More Creative Ways to Prevent Halloween Vandalism
You know who else is all up in arms about this Halloween thing? Really, really up in arms? The English.
"Like many other forces, the Cheshire police in northwestern Britain have been distributing no-trick-or-treating posters for people to affix to their windows. Fifty-eight percent of homeowners in a recent survey by the Norwich Union insurance company said they had hidden in the back of their houses and turned off all the lights on Halloween, pretending that no one was home. A similar question came up last weekend, in a Halloween discussion group on Mumsnet, a popular mothers' Web site here. The tips being traded were not about how to make pumpkin soup, but about how to repel would-be trick-or-treaters. 'I've thought about removing the cover from my doorbell so they electrocute themselves," one participant wrote.'"
Well, for all you people freaking out there about the kids and the Halloween candy, The State provides a pretty good solution: more materialism and straight up bribery. "Parents can purchase a bag of fun non-candy goodies and make a game of swapping sweets for non-edible treats. Or leave the candy out for the Great Pumpkin on Halloween night who will deliver a toy or game in exchange for the candy." That all sounds well and good until the kids see the mangled squirrel-masticated pumpkin on November 1st and start to wonder about the fate of the Great Pumpkin.
If the parents out there are really upset about all the commercialism and candy making their kids fat, they can always go to Hell House, an evangelical Christian "Haunted" house depicting "...a grotesque and shocking imagining of contemporary secular culture, an extreme version of the way some very conservative Christians may think the unsaved live.
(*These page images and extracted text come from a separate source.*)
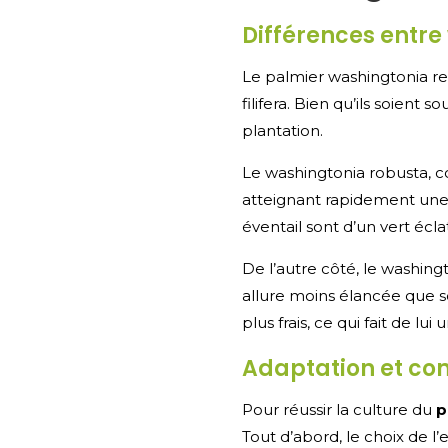
Différences entre
Le palmier washingtonia re
filifera. Bien qu’ils soient
plantation.
Le washingtonia robusta, 
atteignant rapidement une
éventail sont d’un vert écl
De l’autre côté, le washingto
allure moins élancée que s
plus frais, ce qui fait de l
Adaptation et con
Pour réussir la culture du
p
Tout d’abord, le choix de l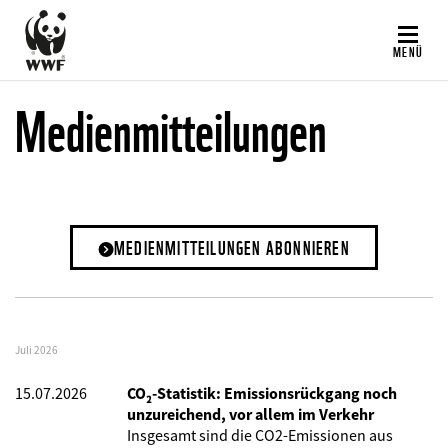
Direkt
zum
MENÜ
Inhalt
Medienmitteilungen
MEDIENMITTEILUNGEN ABONNIEREN
Juli 2026
15.07.2026
CO₂-Statistik: Emissionsrückgang noch
unzureichend, vor allem im Verkehr
Insgesamt sind die CO2-Emissionen aus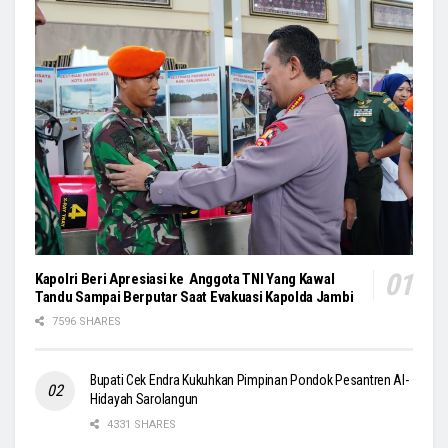
Kapolri Beri Apresiasi ke Anggota TNI Yang Kawal
Tandu Sampai Berputar Saat Evakuasi Kapolda Jambi
7596 SHARES
Bupati Cek Endra Kukuhkan Pimpinan Pondok Pesantren Al-
Hidayah Sarolangun
4331 SHARES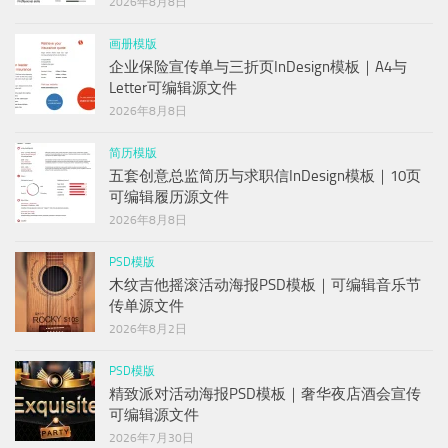
2026年8月8日
画册模版
企业保险宣传单与三折页InDesign模板｜A4与
Letter可编辑源文件
2026年8月8日
简历模版
五套创意总监简历与求职信InDesign模板｜10页
可编辑履历源文件
2026年8月8日
PSD模版
木纹吉他摇滚活动海报PSD模板｜可编辑音乐节
传单源文件
2026年8月2日
PSD模版
精致派对活动海报PSD模板｜奢华夜店酒会宣传
可编辑源文件
2026年7月30日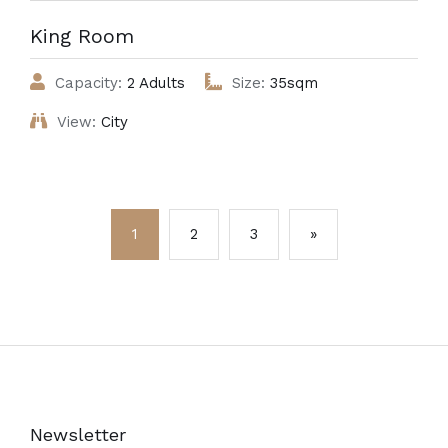
King Room
Capacity:
2 Adults
Size:
35sqm
View:
City
1
2
3
»
Newsletter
Reading "Harry Potter" turns a young boy into a school shooter. Going to a rave gets a young woman gang-raped. In its most graphic scene, "Hell House" depicts an abortion. Blood covers the walls, the woman screams in pain while her doctor smokes a cigarette. Tiny body parts are everywhere." Because when benevelont parental authoritarianism doesn't work, demonic visions of hell will teach the li'l rugrats not to binge on their candy!
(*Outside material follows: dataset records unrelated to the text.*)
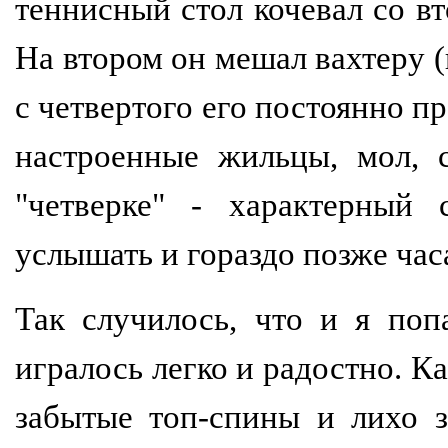
теннисный стол кочевал со вт
На втором он мешал вахтеру (
с четвертого его постоянно п
настроенные жильцы, мол, 
"четверке" - характерный
услышать и гораздо позже часа
Так случилось, что и я поп
игралось легко и радостно. К
забытые топ-спины и лихо 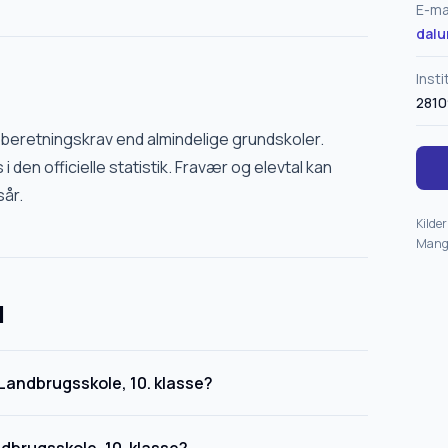
E-ma
dalu
Inst
2810
dberetningskrav end almindelige grundskoler.
 i den officielle statistik. Fravær og elevtal kan
sår.
Kilder
Mangl
l
Landbrugsskole, 10. klasse?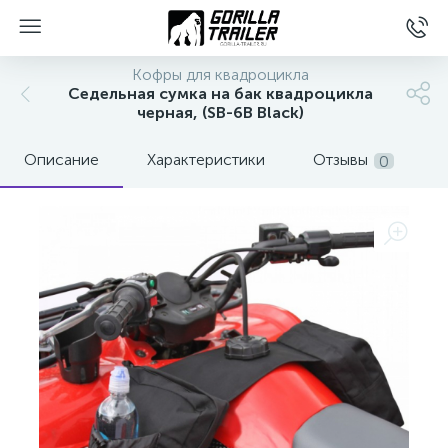
Кофры для квадроцикла
Седельная сумка на бак квадроцикла
черная, (SB-6B Black)
Описание
Характеристики
Отзывы
0
вщиков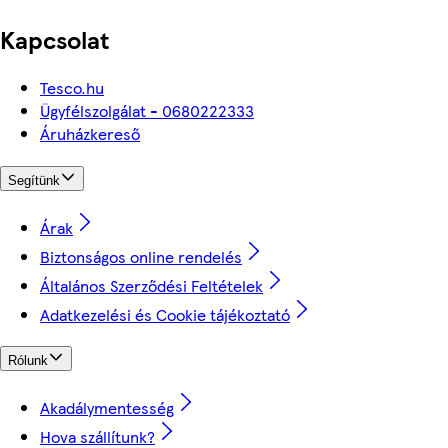
Kapcsolat
Tesco.hu
Ügyfélszolgálat - 0680222333
Áruházkereső
Segítünk
Árak
Biztonságos online rendelés
Általános Szerződési Feltételek
Adatkezelési és Cookie tájékoztató
Rólunk
Akadálymentesség
Hova szállítunk?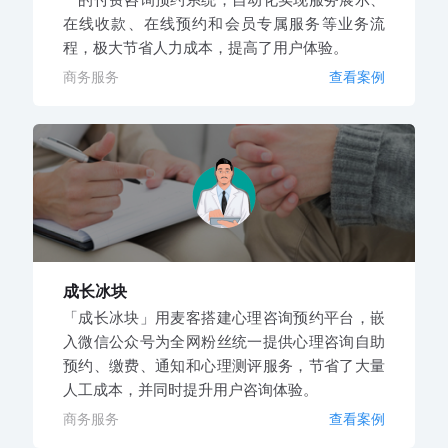
在线收款、在线预约和会员专属服务等业务流
程，极大节省人力成本，提高了用户体验。
商务服务
查看案例
成长冰块
「成长冰块」用麦客搭建心理咨询预约平台，嵌
入微信公众号为全网粉丝统一提供心理咨询自助
预约、缴费、通知和心理测评服务，节省了大量
人工成本，并同时提升用户咨询体验。
商务服务
查看案例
I relate the most to this article from the San Francisco Gate. Last year was my first year in my DC apartment. I bought heaps of candy while my roommate stood by with a little smirk on her face. Come Halloween, I told kitty to put on his most adorable face and we stood by the door, waiting for Trick-or-Treaters. An hour later, the doorbell rang, and two dudes with the best homeless-guy costumes I've ever seen asked for candy, and maybe some soup or twenty bucks. Kitty was unamused. I think he was hoping for some Harry Potter costumes. See you in hell, kitty!